Je lui fais signe que tout va mieux et l’entraîne avec moi devant le lycée pour fumer. En allumant ma cigarette, je laisse Gabriel regarder mon téléphone.
— Tu penses qu’il te cherche ? me demande-t-il.
— Aucune idée. Je ne sais pas trop quoi faire.
— Ignore-le Matéo, attends de voir ta tante.
Je hoche la tête mais reste silencieux, trop inquiet pour parler. Alors que je m’apprête à jeter mon mégot, une main épaisse m’attrape le poignet et me plaque contre le mur près de l’entrée du lycée. La peur me paralyse lorsque je vois la rage dans le regard de Claude. Mes poignets me brûlent alors qu’il me maintient cloué contre le mur et je suis incapable de crier ou de bouger. J’entends Claude hurler comme s’il était à l’entrée d’un tunnel et que je me trouvais à l’opposé. Je ne comprends pas un mot de ce qu’il me dit et sens mon esprit quitter mon corps. Alors, j’aperçois Gabriel se jeter sur l’homme, cherchant à le détacher de moi. Malheureusement, il ne fait pas le poids et, d’un coup de pied, Claude envoie mon copain au sol. Cette vision me fait reprendre mes esprits et, alors que deux surveillants essayent de nous séparer, j’écrase mon genou dans ses parties génitales. Il me lâche enfin et je rejoins Gabriel pour m’assurer qu’il va bien. Les surveillants nous forcent à retourner dans l’enceinte du lycée et appellent la police. Je ne leur explique pas les raisons de cette agression et reste silencieux jusqu’à entendre la sirène.

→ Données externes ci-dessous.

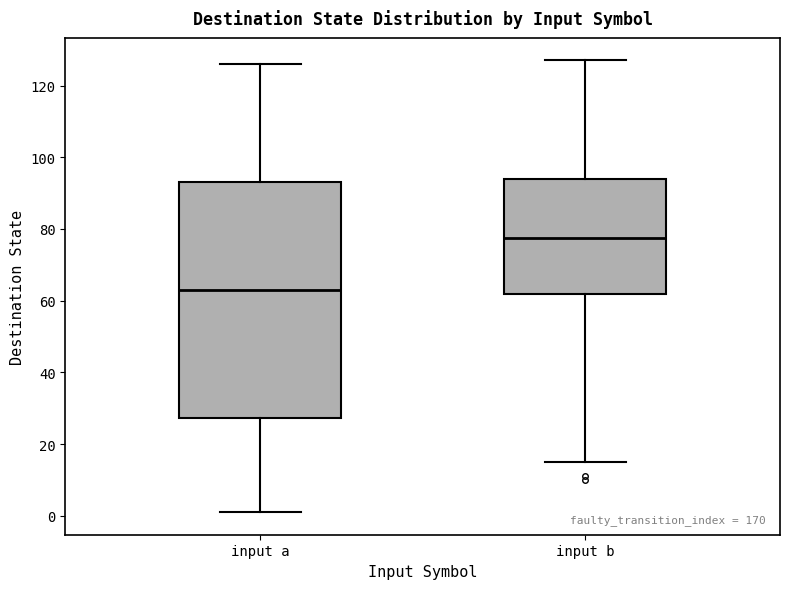

Reading left to right, read every box against the y-axis: the position of its median line, the range the box covers, and the ends of its whiskers. The values are not printed on the chart, so give them approximately, as read against the axis.

input a: median 64, box 28 to 94, whiskers 2 to 126
input b: median 78, box 62 to 94, whiskers 16 to 128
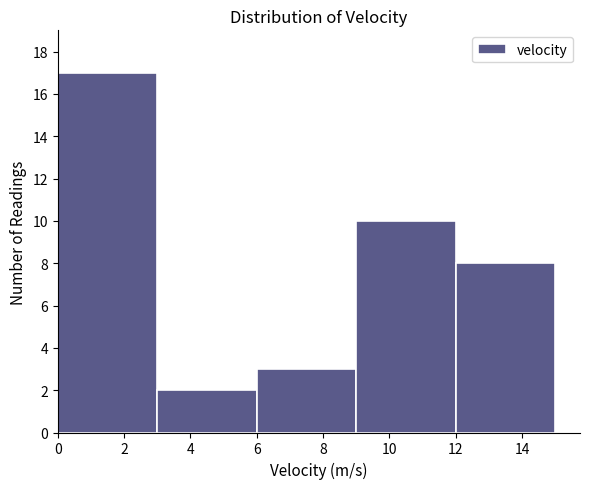

Over which range of the x-axis is the bar tallest?

0 to 3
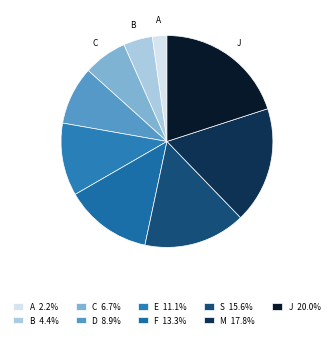

To the nearest percent, what is the average slice percentage?

11%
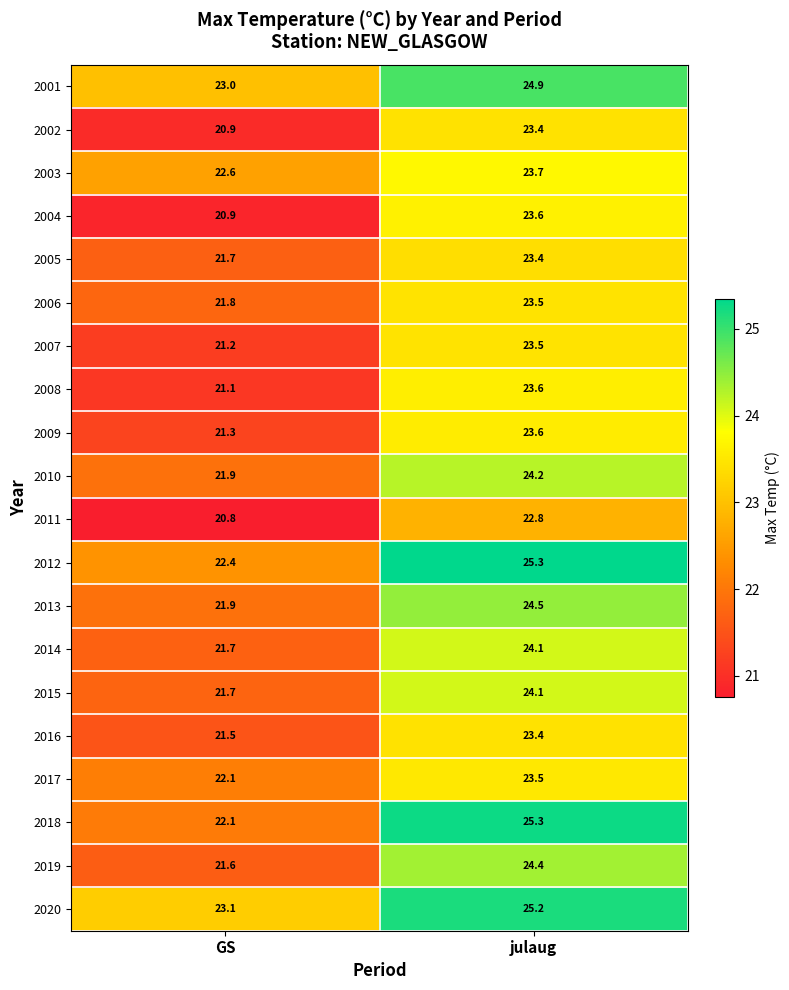

Which label corresponds to the smallest value in the chart?

GS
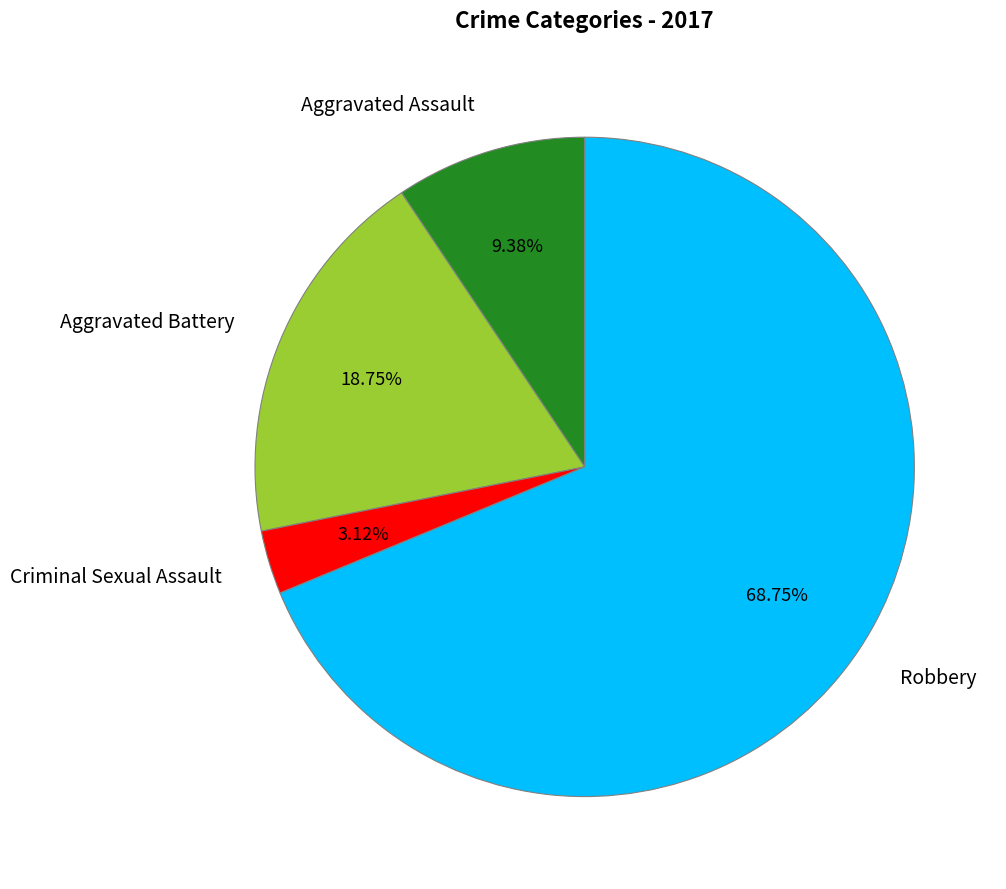

Rank the categories by value from highest to lowest.

Robbery, Aggravated Battery, Aggravated Assault, Criminal Sexual Assault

Je n’arrive pas à voir si Claude s’est enfui avant l’arrivée des policiers. Tout ce que je sais, c’est que je suis décidé à en finir avec cette histoire. Alors qu’un agent s’approche de Gabriel et moi pour prendre notre déposition, je me lève et dis d’un ton assuré :
— J’aimerais porter plainte pour violences sexuelles sur mineur.